(HOW TO COMPLETE THIS TASK) From the data below, set down exactly the lines between the one holding "cancer stained for" and the one holding "(IHC) of human", inclusive, and no others.

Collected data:
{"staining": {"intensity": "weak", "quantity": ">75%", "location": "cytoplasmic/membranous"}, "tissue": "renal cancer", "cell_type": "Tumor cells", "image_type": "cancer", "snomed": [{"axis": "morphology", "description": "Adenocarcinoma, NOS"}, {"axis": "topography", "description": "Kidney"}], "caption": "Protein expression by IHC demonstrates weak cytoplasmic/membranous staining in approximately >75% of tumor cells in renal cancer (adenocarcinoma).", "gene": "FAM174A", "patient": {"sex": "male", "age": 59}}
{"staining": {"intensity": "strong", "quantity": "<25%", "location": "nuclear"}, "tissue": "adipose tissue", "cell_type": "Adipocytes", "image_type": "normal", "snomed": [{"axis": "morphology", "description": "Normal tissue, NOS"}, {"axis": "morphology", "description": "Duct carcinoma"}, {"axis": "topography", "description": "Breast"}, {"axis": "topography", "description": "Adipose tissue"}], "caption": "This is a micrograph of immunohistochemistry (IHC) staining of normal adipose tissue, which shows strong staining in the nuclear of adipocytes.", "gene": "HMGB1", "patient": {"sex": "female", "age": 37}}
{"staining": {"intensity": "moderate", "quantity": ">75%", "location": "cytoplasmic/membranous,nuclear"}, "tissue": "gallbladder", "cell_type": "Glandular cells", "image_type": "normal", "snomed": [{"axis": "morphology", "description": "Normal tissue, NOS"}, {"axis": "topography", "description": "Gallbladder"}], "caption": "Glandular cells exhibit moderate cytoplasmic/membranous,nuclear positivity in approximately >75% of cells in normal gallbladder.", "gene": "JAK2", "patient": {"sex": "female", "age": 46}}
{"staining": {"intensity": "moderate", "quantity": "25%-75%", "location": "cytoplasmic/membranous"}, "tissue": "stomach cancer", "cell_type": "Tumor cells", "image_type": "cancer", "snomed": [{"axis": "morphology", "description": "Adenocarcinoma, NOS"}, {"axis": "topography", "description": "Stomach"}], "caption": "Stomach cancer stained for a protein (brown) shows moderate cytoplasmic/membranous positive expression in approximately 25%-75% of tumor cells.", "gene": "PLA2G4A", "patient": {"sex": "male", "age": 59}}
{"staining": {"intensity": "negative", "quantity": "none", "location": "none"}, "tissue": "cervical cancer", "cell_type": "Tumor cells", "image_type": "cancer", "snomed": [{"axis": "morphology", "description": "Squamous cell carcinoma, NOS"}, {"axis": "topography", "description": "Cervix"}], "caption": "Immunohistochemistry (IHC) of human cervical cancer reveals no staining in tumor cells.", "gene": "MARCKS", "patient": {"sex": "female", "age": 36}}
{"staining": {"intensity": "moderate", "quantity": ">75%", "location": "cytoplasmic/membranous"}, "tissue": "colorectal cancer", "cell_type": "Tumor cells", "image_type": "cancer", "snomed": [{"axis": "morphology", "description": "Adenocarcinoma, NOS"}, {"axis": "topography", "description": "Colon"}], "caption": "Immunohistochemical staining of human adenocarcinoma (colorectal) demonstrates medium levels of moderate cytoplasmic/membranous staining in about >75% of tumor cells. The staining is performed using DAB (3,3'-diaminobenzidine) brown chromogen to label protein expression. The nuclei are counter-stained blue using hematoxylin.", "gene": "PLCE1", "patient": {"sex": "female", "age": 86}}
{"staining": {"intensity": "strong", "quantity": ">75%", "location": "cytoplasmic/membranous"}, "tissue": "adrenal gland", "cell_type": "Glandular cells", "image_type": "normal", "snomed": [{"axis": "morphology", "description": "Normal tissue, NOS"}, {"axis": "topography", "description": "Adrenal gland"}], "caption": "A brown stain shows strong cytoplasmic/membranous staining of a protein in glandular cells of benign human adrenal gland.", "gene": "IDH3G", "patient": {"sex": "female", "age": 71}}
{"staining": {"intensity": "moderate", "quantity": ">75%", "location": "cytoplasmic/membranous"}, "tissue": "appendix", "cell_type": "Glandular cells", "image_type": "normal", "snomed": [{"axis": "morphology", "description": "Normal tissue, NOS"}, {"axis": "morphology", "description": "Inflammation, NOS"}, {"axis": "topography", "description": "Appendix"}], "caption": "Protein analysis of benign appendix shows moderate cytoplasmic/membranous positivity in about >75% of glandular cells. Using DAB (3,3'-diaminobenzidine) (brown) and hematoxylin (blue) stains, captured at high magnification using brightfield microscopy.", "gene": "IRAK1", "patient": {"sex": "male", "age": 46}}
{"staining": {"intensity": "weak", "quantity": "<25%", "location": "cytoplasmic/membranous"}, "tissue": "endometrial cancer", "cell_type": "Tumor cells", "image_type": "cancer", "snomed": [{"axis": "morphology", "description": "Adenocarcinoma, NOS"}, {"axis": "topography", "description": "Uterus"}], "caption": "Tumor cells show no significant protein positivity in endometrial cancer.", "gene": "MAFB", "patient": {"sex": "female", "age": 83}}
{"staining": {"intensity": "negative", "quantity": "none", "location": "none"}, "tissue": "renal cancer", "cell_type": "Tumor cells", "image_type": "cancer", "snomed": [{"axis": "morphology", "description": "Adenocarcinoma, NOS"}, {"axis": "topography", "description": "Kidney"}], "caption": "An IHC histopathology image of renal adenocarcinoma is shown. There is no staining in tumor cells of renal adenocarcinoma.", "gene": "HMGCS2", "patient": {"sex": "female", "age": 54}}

(REPLY TO THE EXERCISE)
{"staining": {"intensity": "moderate", "quantity": "25%-75%", "location": "cytoplasmic/membranous"}, "tissue": "stomach cancer", "cell_type": "Tumor cells", "image_type": "cancer", "snomed": [{"axis": "morphology", "description": "Adenocarcinoma, NOS"}, {"axis": "topography", "description": "Stomach"}], "caption": "Stomach cancer stained for a protein (brown) shows moderate cytoplasmic/membranous positive expression in approximately 25%-75% of tumor cells.", "gene": "PLA2G4A", "patient": {"sex": "male", "age": 59}}
{"staining": {"intensity": "negative", "quantity": "none", "location": "none"}, "tissue": "cervical cancer", "cell_type": "Tumor cells", "image_type": "cancer", "snomed": [{"axis": "morphology", "description": "Squamous cell carcinoma, NOS"}, {"axis": "topography", "description": "Cervix"}], "caption": "Immunohistochemistry (IHC) of human cervical cancer reveals no staining in tumor cells.", "gene": "MARCKS", "patient": {"sex": "female", "age": 36}}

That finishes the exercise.